▶ THE REQUEST:
Rename the field "locality" to "place" in all of the rows below, and write them out again with everything else unchanged.

▶ DATASET EXCERPTS:
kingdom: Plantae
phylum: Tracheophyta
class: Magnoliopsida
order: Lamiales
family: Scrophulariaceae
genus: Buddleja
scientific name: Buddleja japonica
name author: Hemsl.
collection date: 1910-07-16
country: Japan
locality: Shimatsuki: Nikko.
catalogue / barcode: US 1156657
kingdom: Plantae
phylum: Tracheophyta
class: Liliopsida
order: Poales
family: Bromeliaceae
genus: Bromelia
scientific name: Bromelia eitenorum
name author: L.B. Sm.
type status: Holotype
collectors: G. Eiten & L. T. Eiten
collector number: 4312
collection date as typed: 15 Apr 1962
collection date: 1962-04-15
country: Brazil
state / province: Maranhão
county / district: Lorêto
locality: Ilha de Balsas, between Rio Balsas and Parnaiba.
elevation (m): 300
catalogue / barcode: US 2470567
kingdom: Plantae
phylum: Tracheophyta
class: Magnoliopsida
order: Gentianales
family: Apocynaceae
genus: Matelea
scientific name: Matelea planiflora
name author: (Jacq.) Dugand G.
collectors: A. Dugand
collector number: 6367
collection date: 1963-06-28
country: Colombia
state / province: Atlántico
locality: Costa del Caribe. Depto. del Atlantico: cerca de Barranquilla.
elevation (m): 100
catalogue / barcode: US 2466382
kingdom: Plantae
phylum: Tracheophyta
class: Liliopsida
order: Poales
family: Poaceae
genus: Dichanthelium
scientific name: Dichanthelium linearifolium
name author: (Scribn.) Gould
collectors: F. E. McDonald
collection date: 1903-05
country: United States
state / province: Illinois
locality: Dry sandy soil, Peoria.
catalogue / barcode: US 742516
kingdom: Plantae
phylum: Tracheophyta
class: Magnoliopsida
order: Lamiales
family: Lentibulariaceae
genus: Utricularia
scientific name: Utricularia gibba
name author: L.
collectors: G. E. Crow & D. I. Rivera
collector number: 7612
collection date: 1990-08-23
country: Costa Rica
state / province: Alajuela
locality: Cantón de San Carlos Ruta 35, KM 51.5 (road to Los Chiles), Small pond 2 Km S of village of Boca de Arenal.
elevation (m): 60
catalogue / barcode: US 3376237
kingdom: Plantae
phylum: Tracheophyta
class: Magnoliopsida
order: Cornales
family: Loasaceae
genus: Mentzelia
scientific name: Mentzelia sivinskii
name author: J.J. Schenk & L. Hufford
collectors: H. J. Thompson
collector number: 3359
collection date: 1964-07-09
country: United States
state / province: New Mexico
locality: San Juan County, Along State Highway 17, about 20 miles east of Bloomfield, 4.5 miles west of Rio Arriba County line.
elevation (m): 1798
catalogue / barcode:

▶ ANSWER TO THIS EXERCISE:
kingdom: Plantae
phylum: Tracheophyta
class: Magnoliopsida
order: Lamiales
family: Scrophulariaceae
genus: Buddleja
scientific name: Buddleja japonica
name author: Hemsl.
collection date: 1910-07-16
country: Japan
place: Shimatsuki: Nikko.
catalogue / barcode: US 1156657
kingdom: Plantae
phylum: Tracheophyta
class: Liliopsida
order: Poales
family: Bromeliaceae
genus: Bromelia
scientific name: Bromelia eitenorum
name author: L.B. Sm.
type status: Holotype
collectors: G. Eiten & L. T. Eiten
collector number: 4312
collection date as typed: 15 Apr 1962
collection date: 1962-04-15
country: Brazil
state / province: Maranhão
county / district: Lorêto
place: Ilha de Balsas, between Rio Balsas and Parnaiba.
elevation (m): 300
catalogue / barcode: US 2470567
kingdom: Plantae
phylum: Tracheophyta
class: Magnoliopsida
order: Gentianales
family: Apocynaceae
genus: Matelea
scientific name: Matelea planiflora
name author: (Jacq.) Dugand G.
collectors: A. Dugand
collector number: 6367
collection date: 1963-06-28
country: Colombia
state / province: Atlántico
place: Costa del Caribe. Depto. del Atlantico: cerca de Barranquilla.
elevation (m): 100
catalogue / barcode: US 2466382
kingdom: Plantae
phylum: Tracheophyta
class: Liliopsida
order: Poales
family: Poaceae
genus: Dichanthelium
scientific name: Dichanthelium linearifolium
name author: (Scribn.) Gould
collectors: F. E. McDonald
collection date: 1903-05
country: United States
state / province: Illinois
place: Dry sandy soil, Peoria.
catalogue / barcode: US 742516
kingdom: Plantae
phylum: Tracheophyta
class: Magnoliopsida
order: Lamiales
family: Lentibulariaceae
genus: Utricularia
scientific name: Utricularia gibba
name author: L.
collectors: G. E. Crow & D. I. Rivera
collector number: 7612
collection date: 1990-08-23
country: Costa Rica
state / province: Alajuela
place: Cantón de San Carlos Ruta 35, KM 51.5 (road to Los Chiles), Small pond 2 Km S of village of Boca de Arenal.
elevation (m): 60
catalogue / barcode: US 3376237
kingdom: Plantae
phylum: Tracheophyta
class: Magnoliopsida
order: Cornales
family: Loasaceae
genus: Mentzelia
scientific name: Mentzelia sivinskii
name author: J.J. Schenk & L. Hufford
collectors: H. J. Thompson
collector number: 3359
collection date: 1964-07-09
country: United States
state / province: New Mexico
place: San Juan County, Along State Highway 17, about 20 miles east of Bloomfield, 4.5 miles west of Rio Arriba County line.
elevation (m): 1798
catalogue / barcode:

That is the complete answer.